Disclaimer: Results are not guaranteed*** and may vary from person to person***.

There is no diagnosis in all of medicine worse than this one: “You have cancer.” There is no preparation for it — for the weight of such a truth to fall on a patient’s shoulders. For tens of millions of North Americans every year, that out-of-a-movie conversation with their doctors couldn’t be more real.

In these Doctors Health E-Bulletins, we continue as much as possible to present positive findings in the realm of cancer. Amid glaring negative factors, such as chemotherapy side effects and a potential death much sooner than expected, we bring you the small stories with large implications: the cellular advance that could pave the way for a brand-new cancer-fighting drug, the herb that can reduce nausea caused by chemotherapy, the many ways to help shield your body from many cancers, and so on.

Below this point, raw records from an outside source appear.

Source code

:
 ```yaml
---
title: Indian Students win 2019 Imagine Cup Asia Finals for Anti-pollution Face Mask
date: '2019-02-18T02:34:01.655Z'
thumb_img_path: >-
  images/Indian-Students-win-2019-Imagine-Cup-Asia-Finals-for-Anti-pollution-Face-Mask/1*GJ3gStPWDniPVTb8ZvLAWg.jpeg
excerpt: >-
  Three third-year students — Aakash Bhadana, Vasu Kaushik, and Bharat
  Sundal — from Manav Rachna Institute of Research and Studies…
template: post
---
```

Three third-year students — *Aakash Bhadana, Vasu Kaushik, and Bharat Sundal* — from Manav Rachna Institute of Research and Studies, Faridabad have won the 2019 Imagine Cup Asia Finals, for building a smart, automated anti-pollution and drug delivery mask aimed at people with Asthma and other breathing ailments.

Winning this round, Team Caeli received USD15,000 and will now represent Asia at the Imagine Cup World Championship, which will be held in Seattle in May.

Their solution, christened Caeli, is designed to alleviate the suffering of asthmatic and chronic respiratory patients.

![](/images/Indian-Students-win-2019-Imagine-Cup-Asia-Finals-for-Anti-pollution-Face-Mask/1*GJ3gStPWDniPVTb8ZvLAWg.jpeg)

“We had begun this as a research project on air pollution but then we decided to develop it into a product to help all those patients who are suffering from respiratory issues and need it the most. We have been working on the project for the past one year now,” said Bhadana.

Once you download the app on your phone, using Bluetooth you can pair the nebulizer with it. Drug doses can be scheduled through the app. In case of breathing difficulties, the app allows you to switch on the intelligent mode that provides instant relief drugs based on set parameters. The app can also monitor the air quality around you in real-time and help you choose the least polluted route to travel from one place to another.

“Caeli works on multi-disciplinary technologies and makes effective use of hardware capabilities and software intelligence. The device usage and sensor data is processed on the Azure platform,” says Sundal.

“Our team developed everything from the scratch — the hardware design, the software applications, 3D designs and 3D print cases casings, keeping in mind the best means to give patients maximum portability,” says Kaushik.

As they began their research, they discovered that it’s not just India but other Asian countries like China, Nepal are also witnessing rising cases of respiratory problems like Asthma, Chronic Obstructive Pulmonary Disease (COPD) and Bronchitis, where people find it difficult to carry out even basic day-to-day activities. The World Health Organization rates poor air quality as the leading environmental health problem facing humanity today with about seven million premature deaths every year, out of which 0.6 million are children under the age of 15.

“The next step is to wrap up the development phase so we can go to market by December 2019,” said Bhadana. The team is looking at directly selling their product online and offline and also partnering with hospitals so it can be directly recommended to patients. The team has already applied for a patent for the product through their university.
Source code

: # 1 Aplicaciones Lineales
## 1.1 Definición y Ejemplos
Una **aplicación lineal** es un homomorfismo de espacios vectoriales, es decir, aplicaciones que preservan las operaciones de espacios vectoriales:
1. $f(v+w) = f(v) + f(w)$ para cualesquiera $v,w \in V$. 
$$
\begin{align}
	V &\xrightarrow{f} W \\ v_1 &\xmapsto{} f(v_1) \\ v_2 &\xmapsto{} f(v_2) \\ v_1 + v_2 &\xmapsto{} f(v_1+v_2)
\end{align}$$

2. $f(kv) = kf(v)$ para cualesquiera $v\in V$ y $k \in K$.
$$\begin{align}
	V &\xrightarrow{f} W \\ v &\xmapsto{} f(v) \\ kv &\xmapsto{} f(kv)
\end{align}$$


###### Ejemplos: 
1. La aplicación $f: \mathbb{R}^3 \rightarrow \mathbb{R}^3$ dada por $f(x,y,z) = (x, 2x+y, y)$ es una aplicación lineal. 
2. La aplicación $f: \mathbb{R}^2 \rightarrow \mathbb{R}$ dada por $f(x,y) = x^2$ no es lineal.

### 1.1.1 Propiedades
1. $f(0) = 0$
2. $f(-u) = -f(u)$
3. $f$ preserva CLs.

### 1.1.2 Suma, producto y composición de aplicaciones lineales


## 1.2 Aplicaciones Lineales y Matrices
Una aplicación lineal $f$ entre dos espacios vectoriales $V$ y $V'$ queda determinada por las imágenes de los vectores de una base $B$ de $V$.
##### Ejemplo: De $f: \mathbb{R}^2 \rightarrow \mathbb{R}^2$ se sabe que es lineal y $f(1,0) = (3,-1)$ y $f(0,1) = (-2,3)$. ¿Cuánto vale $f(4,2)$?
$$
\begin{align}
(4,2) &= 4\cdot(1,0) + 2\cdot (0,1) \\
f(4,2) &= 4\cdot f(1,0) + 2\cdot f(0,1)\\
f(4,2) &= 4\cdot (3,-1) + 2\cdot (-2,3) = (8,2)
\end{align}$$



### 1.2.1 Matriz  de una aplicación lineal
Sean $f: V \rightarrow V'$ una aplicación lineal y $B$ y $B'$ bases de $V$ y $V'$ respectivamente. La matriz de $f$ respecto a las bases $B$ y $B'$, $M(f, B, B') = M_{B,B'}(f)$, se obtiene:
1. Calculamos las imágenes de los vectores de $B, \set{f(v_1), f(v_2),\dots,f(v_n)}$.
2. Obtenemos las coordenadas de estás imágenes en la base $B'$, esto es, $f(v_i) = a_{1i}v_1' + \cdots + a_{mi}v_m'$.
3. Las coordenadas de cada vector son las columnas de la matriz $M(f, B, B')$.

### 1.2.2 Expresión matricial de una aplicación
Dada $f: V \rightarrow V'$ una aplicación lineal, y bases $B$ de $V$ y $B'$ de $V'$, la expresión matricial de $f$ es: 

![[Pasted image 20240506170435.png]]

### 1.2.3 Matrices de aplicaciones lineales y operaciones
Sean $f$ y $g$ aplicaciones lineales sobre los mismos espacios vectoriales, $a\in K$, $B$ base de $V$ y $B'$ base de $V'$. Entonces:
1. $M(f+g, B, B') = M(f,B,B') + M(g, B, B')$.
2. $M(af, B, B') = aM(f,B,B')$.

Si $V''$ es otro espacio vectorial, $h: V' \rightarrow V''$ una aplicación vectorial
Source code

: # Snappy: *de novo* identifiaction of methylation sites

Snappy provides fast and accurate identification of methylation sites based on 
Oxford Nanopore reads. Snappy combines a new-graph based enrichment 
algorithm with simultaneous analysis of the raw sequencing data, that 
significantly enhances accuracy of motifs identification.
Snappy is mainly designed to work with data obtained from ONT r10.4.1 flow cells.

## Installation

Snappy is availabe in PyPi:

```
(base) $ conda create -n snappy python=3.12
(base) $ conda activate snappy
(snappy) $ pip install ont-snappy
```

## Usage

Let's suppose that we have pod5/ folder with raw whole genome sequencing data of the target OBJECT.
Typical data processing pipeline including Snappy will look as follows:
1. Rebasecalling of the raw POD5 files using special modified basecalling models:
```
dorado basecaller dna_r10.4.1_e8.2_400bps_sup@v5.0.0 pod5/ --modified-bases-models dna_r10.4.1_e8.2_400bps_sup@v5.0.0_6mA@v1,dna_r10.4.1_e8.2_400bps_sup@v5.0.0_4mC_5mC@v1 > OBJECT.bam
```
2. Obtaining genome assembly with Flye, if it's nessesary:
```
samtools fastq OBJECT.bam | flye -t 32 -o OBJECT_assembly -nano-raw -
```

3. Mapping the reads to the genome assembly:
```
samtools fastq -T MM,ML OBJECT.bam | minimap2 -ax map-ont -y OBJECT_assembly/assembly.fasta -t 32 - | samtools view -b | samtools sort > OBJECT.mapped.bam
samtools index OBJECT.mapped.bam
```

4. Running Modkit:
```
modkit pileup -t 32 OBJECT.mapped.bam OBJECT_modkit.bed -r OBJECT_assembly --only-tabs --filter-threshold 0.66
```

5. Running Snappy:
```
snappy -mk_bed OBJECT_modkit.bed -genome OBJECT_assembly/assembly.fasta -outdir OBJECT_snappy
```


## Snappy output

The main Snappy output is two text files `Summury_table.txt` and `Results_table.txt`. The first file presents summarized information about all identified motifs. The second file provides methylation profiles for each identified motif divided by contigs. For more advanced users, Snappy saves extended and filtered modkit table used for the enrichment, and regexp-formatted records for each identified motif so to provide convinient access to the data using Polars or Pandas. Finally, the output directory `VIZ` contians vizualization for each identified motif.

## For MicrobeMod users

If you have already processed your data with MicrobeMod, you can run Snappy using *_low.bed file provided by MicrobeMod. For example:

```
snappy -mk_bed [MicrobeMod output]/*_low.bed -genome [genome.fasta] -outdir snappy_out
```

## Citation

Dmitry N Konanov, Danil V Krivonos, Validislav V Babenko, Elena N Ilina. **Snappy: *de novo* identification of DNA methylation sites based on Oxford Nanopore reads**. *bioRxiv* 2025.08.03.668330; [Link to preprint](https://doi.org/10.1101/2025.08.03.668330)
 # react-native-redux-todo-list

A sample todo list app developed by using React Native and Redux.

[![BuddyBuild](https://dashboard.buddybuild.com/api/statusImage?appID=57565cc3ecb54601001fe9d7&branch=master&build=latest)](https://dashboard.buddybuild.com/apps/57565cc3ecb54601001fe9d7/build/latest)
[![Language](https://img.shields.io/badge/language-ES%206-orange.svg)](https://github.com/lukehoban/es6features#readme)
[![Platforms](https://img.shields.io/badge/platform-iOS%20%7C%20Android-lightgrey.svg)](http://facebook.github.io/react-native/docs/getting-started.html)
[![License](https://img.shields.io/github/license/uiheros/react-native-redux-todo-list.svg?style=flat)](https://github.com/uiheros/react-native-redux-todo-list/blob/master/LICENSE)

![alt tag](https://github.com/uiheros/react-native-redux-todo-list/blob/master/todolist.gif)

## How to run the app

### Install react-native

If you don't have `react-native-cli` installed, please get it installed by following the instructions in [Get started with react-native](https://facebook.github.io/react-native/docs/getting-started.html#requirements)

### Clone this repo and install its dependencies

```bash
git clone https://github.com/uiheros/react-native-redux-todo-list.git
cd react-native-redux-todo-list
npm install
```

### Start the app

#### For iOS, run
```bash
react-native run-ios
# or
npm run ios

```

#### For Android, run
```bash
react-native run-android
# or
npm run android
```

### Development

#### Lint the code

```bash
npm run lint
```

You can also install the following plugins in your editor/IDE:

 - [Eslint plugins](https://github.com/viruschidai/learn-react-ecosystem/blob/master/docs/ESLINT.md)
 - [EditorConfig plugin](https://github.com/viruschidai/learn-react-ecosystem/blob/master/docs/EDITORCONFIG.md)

Here is another one. Researchers in Pennsylvania have found that over the long term, people who survive cancer end up working at their job about the same number of hours as anyone else. In other words, survivors can reclaim the life they had before the disease struck. That is a reason for optimism, and every cancer patient should know it.

At first when one is diagnosed and starts treatment, work (and regularity of life) suffers. But if you take a long view, cancer survivors can get their life back in the end. There are about 10 million survivors in the U.S. alone. Because of all we’ve learned about the disease, cancer is not as fatal as it once was.

Most studies have addressed the short-term impact on people’s productivity. Nearly half of all patients stop working while being treated for cancer. The new study addressed the employment effects of cancer for those who survive.

The study group included 500 adults diagnosed with cancer between 1997 and 1999. In 2002, the group was aged between 55 and 65 years old. They were compared to information on 4,000 workers who did not have the disease. Researchers found that survivors who remained cancer-free worked only about four hours less than the 4,000 people who hadn’t had cancer.

Cancer patients can reclaim their jobs, which goes a long way toward saying they can reclaim their life. As a side note, this information reassures employers that a cancer patient can come back to work when the disease has been dealt with.